Het standpunt van de verdediging
De raadsman van verdachte heeft zich ter zitting van het hof op het standpunt gesteld dat verdachte behoort te vrijgesproken van het hem ten laste gelegde (zie ter nadere adstructie de aan het hof overgelegde pleitnota).
Het standpunt van het Openbaar Ministerie
De advocaat-generaal heeft zich ter zitting van het hof op het standpunt gesteld dat het ten laste gelegde bewezen kan worden verklaard op basis van de in eerste aanleg gebezigde bewijsmiddelen.
Het oordeel van het hof
Het hof neemt het proces-verbaal van aangifte door aangeefster [slachtoffer] van 24 oktober 2011 als uitgangspunt voor zijn beoordeling. In die aangifte verklaart aangeefster, onder meer het volgende (doorgenummerde pag. 26):
“Ik heb een relatie met [verdachte] gekregen in 2008. Midden 2008 zijn we een keer uit eten gegaan en daarna is er een relatie ontstaan. Hij loog over van alles en nog wat. Zo wilde hij geen contact met mijn familie en vrienden. Zij mochten ook niets van de relatie weten. Ik kon hier niet langer tegen en heb de relatie beëindigd. Hij bleef mij echter benaderen en bij mij thuis komen. Hij bleef ook wel bij mij eten en nam me ook mee uit eten. We hadden ook veel telefonisch contact. Dagelijks en soms meerdere keren. Hij belde mij eigenlijk steeds. Het zal wel eens voorgekomen zijn dat ik hem belde. Ik denk wel eens: “Ben ik niet duidelijk genoeg geweest naar hem toe en heb ik het zelf zo ver laten komen.” Tot ongeveer vier weken terug had ik het niet in de gaten. Daarvoor zijn er verschillende dingen geweest waardoor ik later besefte dat hij zich toen al vreemd gedroeg.”
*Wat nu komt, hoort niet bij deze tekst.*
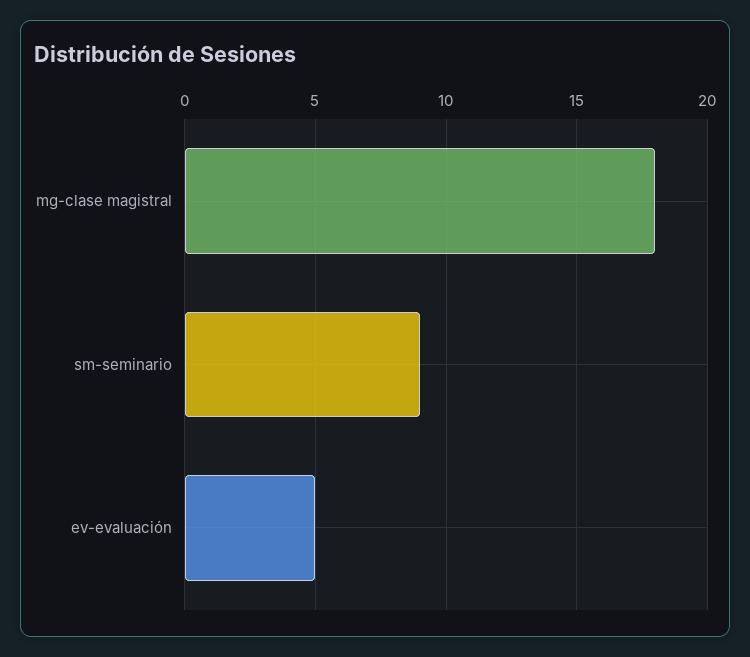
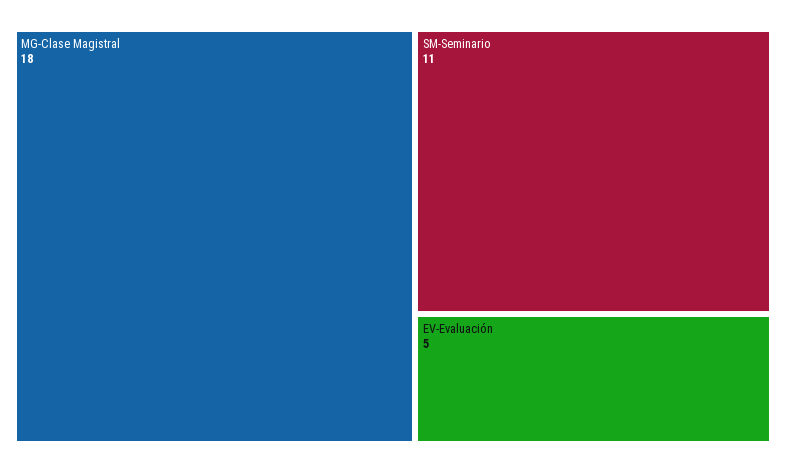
sm-seminario: 9 -> 11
Het hof leidt uit het vorenstaande af dat aangeefster eerst na eind september/begin oktober 2011 tot het besef is gekomen dat verdachte zich vreemd had gedragen. Uit die verklaring kan, naar het oordeel van het hof, evenwel niet worden afgeleid dat aangeefster zich gedurende haar omgang met verdachte in de tenlastegelegde periode belemmerd heeft gevoeld in haar persoonlijke levenssfeer. Dit wordt bevestigd door de omstandigheid dat ook aangeefster in die periode vele malen zelf contact heeft gezocht met verdachte.
Daarom kan het aan verdachte ten laste gelegde niet bewezen worden verklaard.
Op grond van het voorgaande acht het hof niet wettig en overtuigend bewezen dat verdachte zich schuldig heeft gemaakt aan belaging van [slachtoffer], zodat verdachte daarvan behoort te worden vrijgesproken.

BESLISSING

Het hof:
Vernietigt het vonnis waarvan beroep en doet opnieuw recht:
Verklaart niet bewezen dat de verdachte het ten laste gelegde heeft begaan en spreekt de verdachte daarvan vrij.
Aldus gewezen door
mr R. de Groot, voorzitter,
mr H. Abbink en mr P.R. Wery, raadsheren,
in tegenwoordigheid van mr D. Mientjes, griffier,
en op 23 augustus 2013 ter openbare terechtzitting uitgesproken.
mr R. de Groot is buiten staat dit arrest mede te ondertekenen.